_Texto del documento_:
"Según Hobsbawm, para que suceda una revolución deben combinarse: la sensación de que todas las vías están cerradas, el anhelo de mejorar la vida cotidiana, y un sentimiento de urgencia que supera los llamados a la resignación o a la paciencia. Pero en todo esto hay muchos componentes subjetivos ―estados de ánimo, convicciones o meras creencias circunstanciales― que por lo tanto pueden resultar volubles o descarriarse".
Eric Hobsbawm y las disyuntivas de las izquierdas latinoamericanas
Contexto Latinoamericano
Copio los párrafos centrales y más significativos, aplicables a nuestra propia situación. Aprender a coger en marcha un tren que solamente pasa de vez en cuando.
...uno de los primeros temas que saltan a la vista es el de los tránsitos entre situaciones reformistas y revolucionarias, y las
formas de entender el concepto de situación revolucionaria, cuya
definición usual más de una vez dificultó percibir que esa situación
puede surgir en un momento efímero, que puede darse sin que la hayamos
previsto y desvanecerse antes de que sepamos reaccionar.
Hobsbawn sintetiza cómo esos tránsitos y momentos se han presentado en diferentes circunstancias históricas y lo primero que advierte es que las revoluciones nacen de situaciones políticas, conclusión que encierra varias implicaciones.
“Para Marx ―señala― la cuestión no era si los partidos obreros eran reformistas o revolucionarios, ni siquiera lo que estos términos implicaban. No reconocía conflicto alguno en principio entre la lucha diaria de los obreros para la mejora de sus condiciones bajo el capitalismo y la formación de una conciencia política que presagiaba la sustitución de una sociedad capitalista por una socialista, o las condiciones políticas que conducían a ese fin. Para él la cuestión era vencer los diversos tipos de inmadurez que retrasaban el desarrollo de los partidos proletarios de clase […] desviándolos de la necesaria unidad de la lucha económica y política”.

_Datos proporcionados_:
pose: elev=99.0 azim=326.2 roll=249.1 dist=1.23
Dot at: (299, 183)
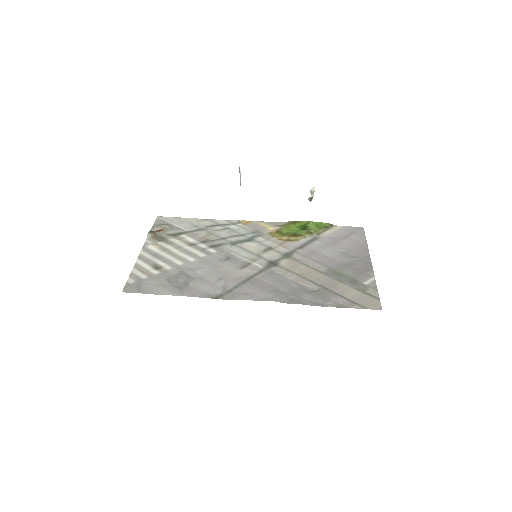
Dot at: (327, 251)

_Problemas por resolver_:
A. Transcribe del texto sobre Hobsbawm el fragmento que comienza en "Eric Hobsbawm y" y termina en "encierra varias implicaciones.".
B. Según el texto sobre Hobsbawm, ¿de qué nacen las revoluciones?

_Conjunto de respuestas_:
A.
Eric Hobsbawm y las disyuntivas de las izquierdas latinoamericanas
Contexto Latinoamericano
Copio los párrafos centrales y más significativos, aplicables a nuestra propia situación. Aprender a coger en marcha un tren que solamente pasa de vez en cuando.
...uno de los primeros temas que saltan a la vista es el de los tránsitos entre situaciones reformistas y revolucionarias, y las
formas de entender el concepto de situación revolucionaria, cuya
definición usual más de una vez dificultó percibir que esa situación
puede surgir en un momento efímero, que puede darse sin que la hayamos
previsto y desvanecerse antes de que sepamos reaccionar.
Hobsbawn sintetiza cómo esos tránsitos y momentos se han presentado en diferentes circunstancias históricas y lo primero que advierte es que las revoluciones nacen de situaciones políticas, conclusión que encierra varias implicaciones.

B. De situaciones políticas.